● PROVIDED DATA:
Segment Open

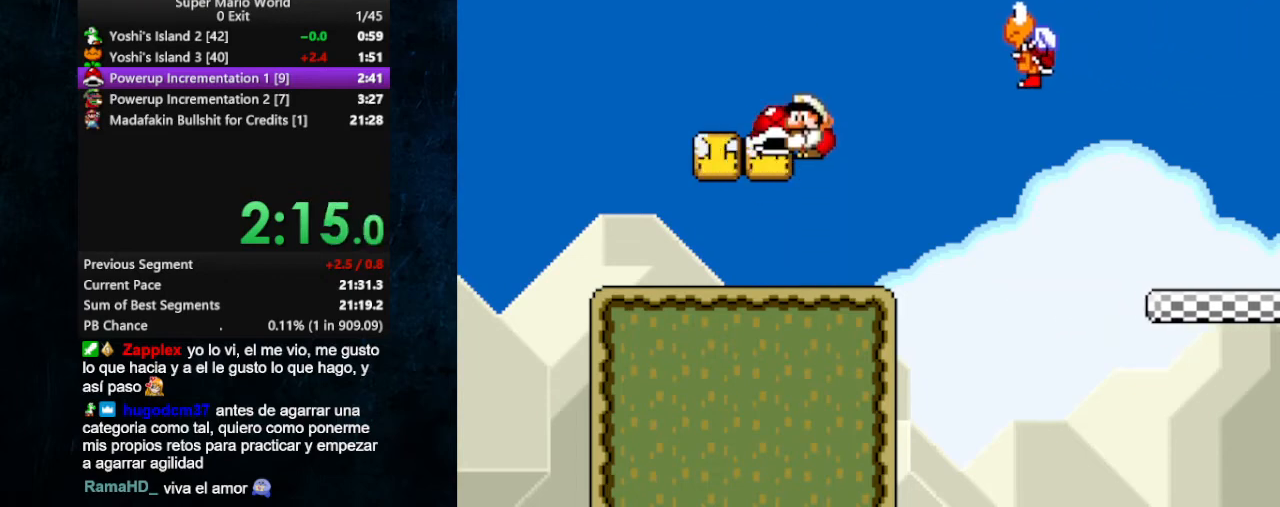
{"buttons": ["Y"], "events": [[267, "DPAD_UP", "down"], [267, "Y", "up"], [333, "Y", "down"], [367, "DPAD_UP", "up"]]}
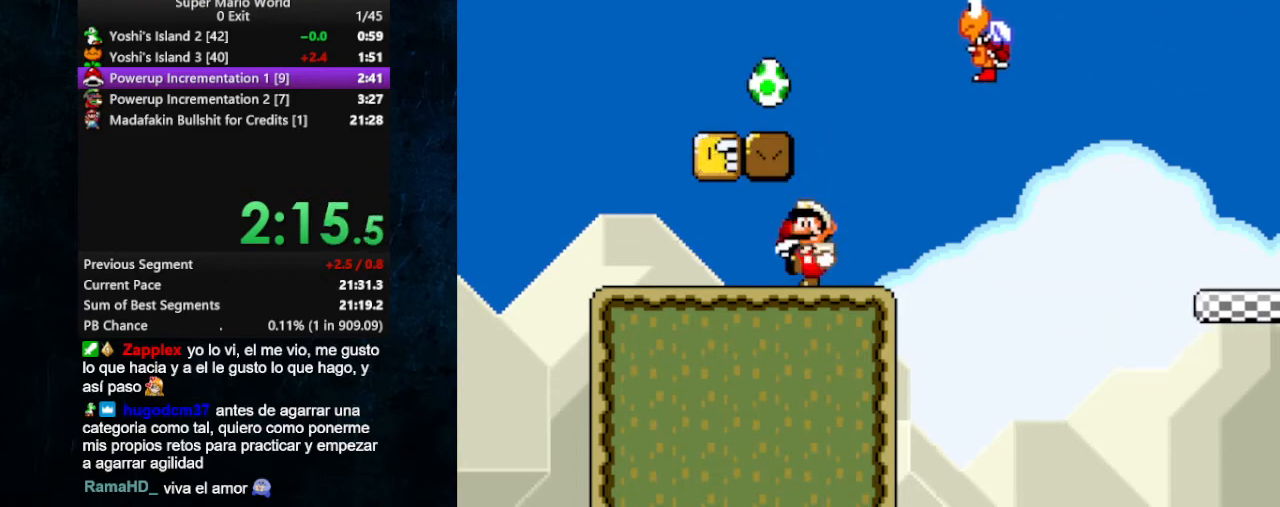
{"buttons": ["Y"], "events": [[333, "Y", "up"], [400, "Y", "down"]]}
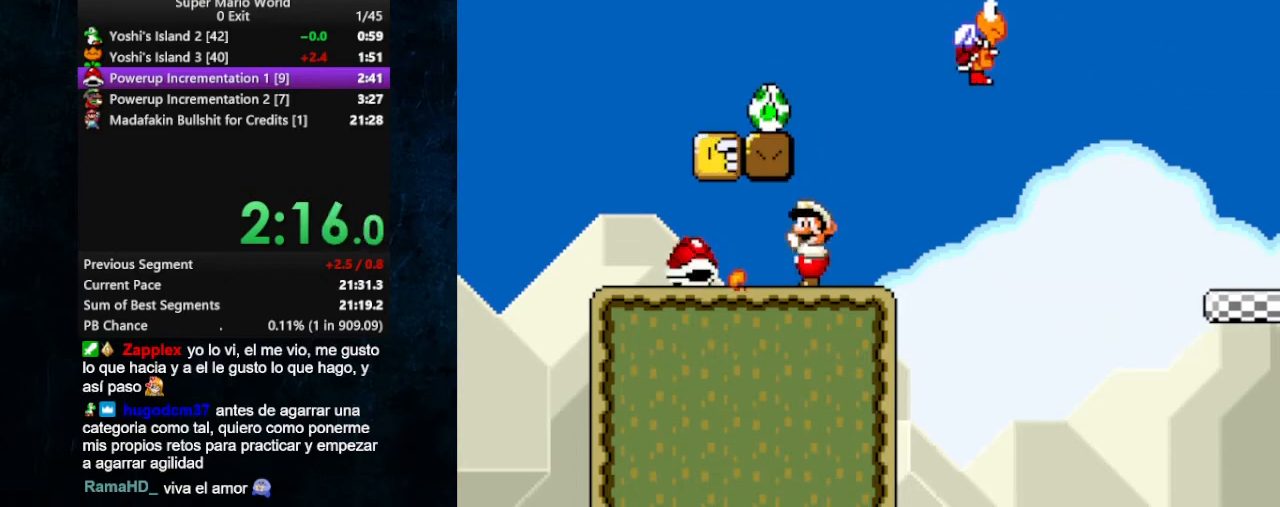
{"buttons": ["B", "Y", "DPAD_LEFT"], "events": [[167, "DPAD_RIGHT", "down"], [233, "B", "down"], [300, "DPAD_RIGHT", "up"], [433, "DPAD_LEFT", "down"]]}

Segment Closed

Nothing but the pictures is to be left out; the rest of the listing should be copied exactly.

{"buttons": ["Y"], "events": [[267, "DPAD_UP", "down"], [267, "Y", "up"], [333, "Y", "down"], [367, "DPAD_UP", "up"]]}
{"buttons": ["Y"], "events": [[333, "Y", "up"], [400, "Y", "down"]]}
{"buttons": ["B", "Y", "DPAD_LEFT"], "events": [[167, "DPAD_RIGHT", "down"], [233, "B", "down"], [300, "DPAD_RIGHT", "up"], [433, "DPAD_LEFT", "down"]]}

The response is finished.